- Chaskel Werzberger
- Location: Brooklyn, New York City, United States
- Date: February 8, 1990 05:45 (UTC−5)
- Weapon: Handgun
- Victim: Chaskel Werzberger
- Perpetrator: Unknown
- Convicted: David Ranta

= Murder of Chaskel Werzberger =

1990 murder in Brooklyn, New York

On February 8, 1990, Chaskel Werzberger, a 56-year-old rabbi, was shot and killed in Brooklyn, New York. David Ranta was wrongfully convicted of the murder, and served 23 years in prison before being released in 2013.

== Murder ==
On the morning of February 8, 1990, a gunman attempted to rob a diamond courier in the Williamsburg neighborhood of Brooklyn. The courier managed to escape unharmed. As the robber fled, he approached a nearby car on Clymer Avenue, which Werzberger was entering. The gunman shot him in the forehead, pulled him from the vehicle, and stole the car. Werzberger later died from the wound.

== Investigation and conviction ==
Mayor David Dinkins offered a $10,000 reward for information leading to an arrest, which caused pressure on the New York Police Department to solve the case quickly.

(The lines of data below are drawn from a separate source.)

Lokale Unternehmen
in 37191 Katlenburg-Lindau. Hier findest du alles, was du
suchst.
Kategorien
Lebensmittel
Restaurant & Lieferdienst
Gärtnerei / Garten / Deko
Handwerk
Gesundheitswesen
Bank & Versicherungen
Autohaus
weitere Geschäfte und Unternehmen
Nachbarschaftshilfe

In May 1991, David Ranta was convicted of second-degree murder and was sentenced to 37 and a half years in prison.

In 2011, the Brooklyn District Attorney's office launched a review of the case through its newly formed Conviction Integrity Unit. The review found significant flaws, including the recantation of a witness's identification and evidence suggesting that a witness had testified against Ranta to save himself.

On March 21, 2013, a New York state judge vacated Ranta's murder conviction and dismissed the indictment. He was released after serving 23 years in prison. In 2014, Ranta reached a $6.4 million settlement with the City of New York for his wrongful conviction.